Data for this exercise –
*****

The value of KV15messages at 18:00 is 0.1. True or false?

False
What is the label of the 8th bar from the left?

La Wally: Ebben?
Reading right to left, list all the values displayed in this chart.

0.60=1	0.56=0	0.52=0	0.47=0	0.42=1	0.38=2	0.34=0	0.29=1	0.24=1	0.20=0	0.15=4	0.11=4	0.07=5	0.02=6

*****

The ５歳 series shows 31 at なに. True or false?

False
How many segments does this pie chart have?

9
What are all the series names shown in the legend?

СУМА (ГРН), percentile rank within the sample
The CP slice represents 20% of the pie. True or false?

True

*****

Return each line from the records above that contains the string "What", matching case exactly.

Result for this task –
What is the label of the 8th bar from the left?
What are all the series names shown in the legend?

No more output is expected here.